EXCERTO DO TEXTO:
É impossível que não aconteça, a cada 5 de Dezembro
lembro-me do meu Pai. Partiu há quarenta e quatro anos num dia de Sol e frio como o
de hoje.
Uma das muitas razões pelas quais o meu pai foi meu pai,
para além de ser um Homem Bom, foi pelo facto de contar imensas histórias,
quase sempre criadas no momento.
Não tínhamos televisão, líamos algumas obras que ele trazia
da biblioteca dos operários do Arsenal do Alfeite onde era serralheiro,
ouvíamos alguma rádio, mas lembro-me sobretudo das histórias, todos os dias
inventadas.
A memória destas histórias também se acendeu porque, em
quase todas, entrava um personagem que dava pelo nome de Arranja Moinhos, não
me perguntem porquê mas era esse o nome que o meu pai lhe dava e o meu pai
fazia sempre as coisas bem-feitas.
Era um super-homem o “Arranja Moinhos”, sempre que a
história entrava numa fase mais complicada, fosse qual fosse a situação ou as
dificuldades que os personagens enfrentassem, lá aparecia o Arranja Moinhos que
tudo resolvia, tudo tratava e a história, claro, acabava bem, para descanso dos
fascinados ouvidores eu, o meu primo e, muitas vezes, mais um ou outro miúdo da
vizinhança, naquele tempo havia mais miúdos e mais relações de vizinhança. Era
certo, de vez quando lá tínhamos outra aventura do Arranja Moinhos, complicada
e cheia de problemas, mas em que ele genial e cheio de saberes dava sempre a
volta e se saía a contento.

MATERIAL FORNECIDO:
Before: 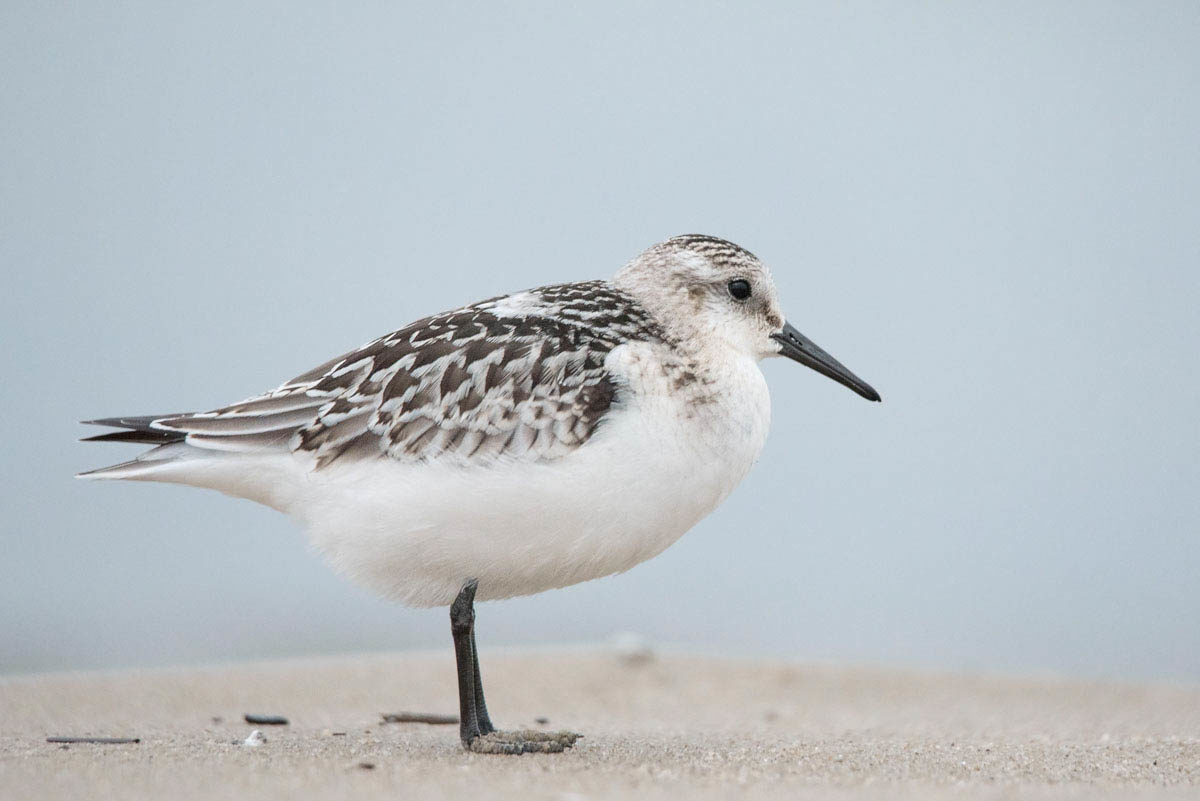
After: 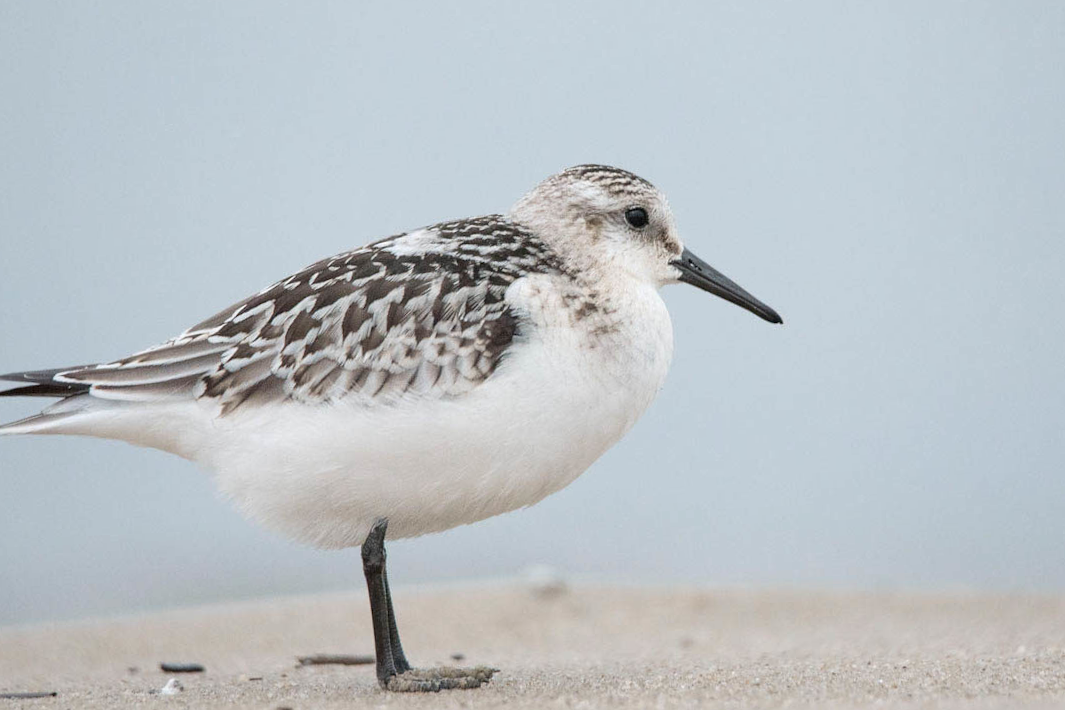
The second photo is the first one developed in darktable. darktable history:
crop and rotate: angle 2.45°, left 5.597%, top 5.68%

INSTRUÇÕES DO EXERCÍCIO:
- A) Enumere todos os ouvidores das histórias mencionados no texto sobre o Arranja Moinhos.
- B) Reproduza o trecho do texto sobre o Arranja Moinhos que começa nas palavras "A memória destas" e termina depois de "as coisas bem-feitas.".

SOLUÇÕES DAS TAREFAS:
- A)
- eu
- o meu primo
- mais um ou outro miúdo da vizinhança

- B)
A memória destas histórias também se acendeu porque, em
quase todas, entrava um personagem que dava pelo nome de Arranja Moinhos, não
me perguntem porquê mas era esse o nome que o meu pai lhe dava e o meu pai
fazia sempre as coisas bem-feitas.